This unit aims to teach how signals are processed by computers. It describes the key concepts of digital signal processing, including details of various transforms and filter design. Students are expected to implement and test some of these ideas on a digital signal processor (DSP). Completion of the unit will facilitate progression to advanced study in the area and to work in the industrial use of DSP. The following topics are covered. Review of analog and digital signals. Analog to digital and digital to analog conversion. Some useful digital signals. Difference equations and filtering. Impulse and step response of filters. Convolution representation of filters. The Z-transform. Transfer functions and stability. Discrete time Fourier transform (DTft) and frequency response of filters.
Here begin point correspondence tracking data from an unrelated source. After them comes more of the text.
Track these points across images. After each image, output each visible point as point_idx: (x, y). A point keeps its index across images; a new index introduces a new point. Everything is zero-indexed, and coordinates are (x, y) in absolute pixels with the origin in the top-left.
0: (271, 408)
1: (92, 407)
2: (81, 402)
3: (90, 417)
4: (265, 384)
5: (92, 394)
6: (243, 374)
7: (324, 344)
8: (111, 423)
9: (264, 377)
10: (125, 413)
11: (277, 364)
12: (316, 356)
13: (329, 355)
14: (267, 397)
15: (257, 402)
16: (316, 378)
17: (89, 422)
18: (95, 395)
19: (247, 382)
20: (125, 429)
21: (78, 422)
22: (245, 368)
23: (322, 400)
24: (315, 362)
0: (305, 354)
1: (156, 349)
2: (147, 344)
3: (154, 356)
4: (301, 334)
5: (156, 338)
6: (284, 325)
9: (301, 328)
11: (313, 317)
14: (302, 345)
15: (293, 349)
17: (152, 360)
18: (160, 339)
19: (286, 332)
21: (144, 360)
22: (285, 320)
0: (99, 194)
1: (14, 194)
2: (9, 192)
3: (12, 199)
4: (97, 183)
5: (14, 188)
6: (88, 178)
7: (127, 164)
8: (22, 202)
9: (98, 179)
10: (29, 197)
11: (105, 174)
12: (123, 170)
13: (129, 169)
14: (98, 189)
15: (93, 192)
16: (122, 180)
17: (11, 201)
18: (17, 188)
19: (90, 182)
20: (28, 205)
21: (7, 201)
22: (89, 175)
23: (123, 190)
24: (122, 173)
Finite impulse response (FIR) filter design: windowing method. Infinite impulse response (IIR) filter design: Butterworth filters, Chebyshev filters, Elliptic filters and impulse invariant design. Discrete Fourier Transform (Dft): windowing effects. Fast Fourier Transform (Fft): decimation in time algorithm. DSP hardware.
Lectures, Tutorials, Laboratories, Project Work - own time
Through semester assessment (40%) and Final Exam (60%)
Familiarity with basic Algebra, Differential and Integral Calculus, continuous linear time-invariant systems and their time and frequency domain representations, Fourier transform, sampling of continuous time signals.